Il progetto punta a distinguere ciò che aumenta la produttività da ciò che apre nuove opportunità competitive, offrendo una base solida per decisioni e politiche di settore. La rilevazione si concluderà con due documenti: un rapporto operativo riservato agli Associati e un rapporto di divulgazione per il più ampio ecosistema.
L’indagine si propone in particolare di osservare dove l’intelligenza artificiale porta valore lungo la catena: pianificazione e logistica più affidabili; preventivazione e prezzi più rapidi e coerenti; progettazione e programmazione delle lavorazioni con meno rilavorazioni; produzione e manutenzione con meno fermi; controllo qualità più efficace; documentazione e assistenza più accessibili.

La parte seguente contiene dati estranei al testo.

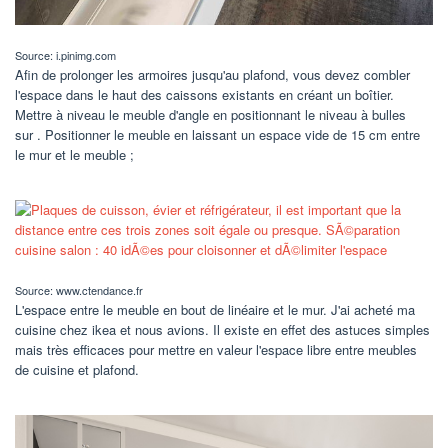
Source: i.pinimg.com
Afin de prolonger les armoires jusqu'au plafond, vous devez combler
l'espace dans le haut des caissons existants en créant un boîtier.
Mettre à niveau le meuble d'angle en positionnant le niveau à bulles
sur . Positionner le meuble en laissant un espace vide de 15 cm entre
le mur et le meuble ;
Source: www.ctendance.fr
L'espace entre le meuble en bout de linéaire et le mur. J'ai acheté ma
cuisine chez ikea et nous avions. Il existe en effet des astuces simples
mais très efficaces pour mettre en valeur l'espace libre entre meubles
de cuisine et plafond.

Si considerano anche i canali digitali di vendita, la sicurezza informatica e le ‘repliche digitali’ di impianti e processi per testare e migliorare senza interrompere l’operatività.
Saranno mappate le principali famiglie di soluzioni: strumenti che comprendono il linguaggio, analizzano immagini, riconoscono schemi e anomalie, anticipano domande e fabbisogni e supportano scelte operative. Verrà inoltre valutato dove farle funzionare (presso gli impianti, su server aziendali o su infrastrutture esterne), con attenzione a dove risiedono i dati, a come dialogano i diversi ambienti e all’integrazione con i sistemi già presenti (gestionali, produzione e controllo, progettazione, cataloghi e relazioni con i clienti).
La misurazione prenderà in considerazione indicatori chiari: efficienza delle macchine, tempi dall’ordine alla consegna, percentuale di pezzi ‘buoni al primo colpo’, mancanze a magazzino, conversione commerciale, consumo energetico per pezzo e difettosità.
“Abbiamo promosso questa indagine perché riteniamo che l’introduzione dell’AI richieda competenza e consapevolezza – afferma Andrea Bianchi, presidente Ascomut -. Il nostro obiettivo prioritario è di offrire alle imprese associate uno strumento completo e dinamico per valutare le implicazioni e le potenzialità legate all’AI, così da orientare priorità e investimenti nel breve/medio periodo. Il documento conclusivo sarà oggetto di una attenta valutazione da parte della nostra associazione per mettere a terra percorsi propedeutici e formativi”.
L’indagine è attualmente nella sua fase iniziale ed il rapporto finale sarà disponibile all’inizio del nuovo anno.